3.6 Desenvolvimento da escola

Por fim, convém mencionar o potencial de projetos de natureza colaborativa para o desenvolvimento da escola como um todo, e para que esta se torne mais responsiva às necessidades educativas de todos os seus alunos. Uma escola inclusiva demanda tempo e comprometimento de todos, além de profissionais abertos e dispostos a assumir o seu papel de agentes transformadores da realidade. Isso exige trabalho em equipe, um esforço coletivo e a preocupação por parte desta instituição em criar condições para que sejam superados possíveis impasses estruturais, funcionais e formativos de seu corpo docente.
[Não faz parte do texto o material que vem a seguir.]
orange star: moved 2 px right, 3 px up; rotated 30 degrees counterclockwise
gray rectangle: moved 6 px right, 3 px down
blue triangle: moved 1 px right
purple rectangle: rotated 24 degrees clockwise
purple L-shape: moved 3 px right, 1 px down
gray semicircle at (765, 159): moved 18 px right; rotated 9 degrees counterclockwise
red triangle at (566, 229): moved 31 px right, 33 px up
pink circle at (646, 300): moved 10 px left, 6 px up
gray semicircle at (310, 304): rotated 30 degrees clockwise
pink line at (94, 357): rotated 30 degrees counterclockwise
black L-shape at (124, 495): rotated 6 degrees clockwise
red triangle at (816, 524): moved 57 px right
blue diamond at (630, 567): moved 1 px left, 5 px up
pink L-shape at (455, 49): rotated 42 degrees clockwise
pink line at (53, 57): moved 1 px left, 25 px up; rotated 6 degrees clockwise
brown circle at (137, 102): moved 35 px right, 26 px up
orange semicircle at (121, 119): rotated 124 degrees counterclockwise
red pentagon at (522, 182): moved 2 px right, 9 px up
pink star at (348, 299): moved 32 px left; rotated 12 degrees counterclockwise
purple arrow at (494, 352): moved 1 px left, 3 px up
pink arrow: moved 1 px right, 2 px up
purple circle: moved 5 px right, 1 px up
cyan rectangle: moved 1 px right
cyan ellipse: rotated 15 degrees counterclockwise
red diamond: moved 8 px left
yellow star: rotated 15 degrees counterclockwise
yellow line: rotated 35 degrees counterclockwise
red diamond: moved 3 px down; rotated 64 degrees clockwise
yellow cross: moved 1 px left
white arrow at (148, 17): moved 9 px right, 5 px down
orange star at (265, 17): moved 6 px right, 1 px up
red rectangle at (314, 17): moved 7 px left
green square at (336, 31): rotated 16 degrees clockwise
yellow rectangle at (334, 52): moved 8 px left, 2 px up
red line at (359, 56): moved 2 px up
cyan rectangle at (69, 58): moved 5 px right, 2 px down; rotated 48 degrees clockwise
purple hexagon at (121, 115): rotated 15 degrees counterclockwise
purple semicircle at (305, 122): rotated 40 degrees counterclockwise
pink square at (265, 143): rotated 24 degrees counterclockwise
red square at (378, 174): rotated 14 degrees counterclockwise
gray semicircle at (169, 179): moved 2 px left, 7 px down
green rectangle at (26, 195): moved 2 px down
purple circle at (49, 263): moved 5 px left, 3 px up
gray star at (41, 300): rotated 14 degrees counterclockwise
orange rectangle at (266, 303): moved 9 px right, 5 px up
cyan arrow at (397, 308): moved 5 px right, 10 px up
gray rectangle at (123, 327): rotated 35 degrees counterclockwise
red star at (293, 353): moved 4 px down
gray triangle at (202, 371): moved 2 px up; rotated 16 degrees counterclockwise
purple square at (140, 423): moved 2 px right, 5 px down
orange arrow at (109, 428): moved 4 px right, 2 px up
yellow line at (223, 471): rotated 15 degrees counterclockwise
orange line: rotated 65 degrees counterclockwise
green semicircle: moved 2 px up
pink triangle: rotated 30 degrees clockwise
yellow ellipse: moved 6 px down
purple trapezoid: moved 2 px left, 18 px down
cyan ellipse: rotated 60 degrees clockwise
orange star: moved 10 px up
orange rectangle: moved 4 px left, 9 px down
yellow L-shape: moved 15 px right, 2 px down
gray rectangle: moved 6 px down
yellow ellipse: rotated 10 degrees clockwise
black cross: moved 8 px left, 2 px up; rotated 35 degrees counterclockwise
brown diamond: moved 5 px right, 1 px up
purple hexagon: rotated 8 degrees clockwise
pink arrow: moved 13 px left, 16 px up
Trata-se, como referem Pimenta e Moura (2001), de um trabalho de formação e de pesquisa feito com a escola, e não sobre a escola. Para tanto, escola e universidade devem ser parceiras no planejamento e desenvolvimento de projetos de formação que venham encorajar o encontro com os pares, permitindo o intercâmbio contínuo de experiências, sonhos e frustrações. A garantia de um ensino de qualidade para todos os alunos, independentemente das suas características pessoais, requer o compromisso, por parte da escola, em relação ao aprimoramento e qualificação do trabalho docente, transformando-se em espaço de referência da aprendizagem e do desenvolvimento profissional de professores.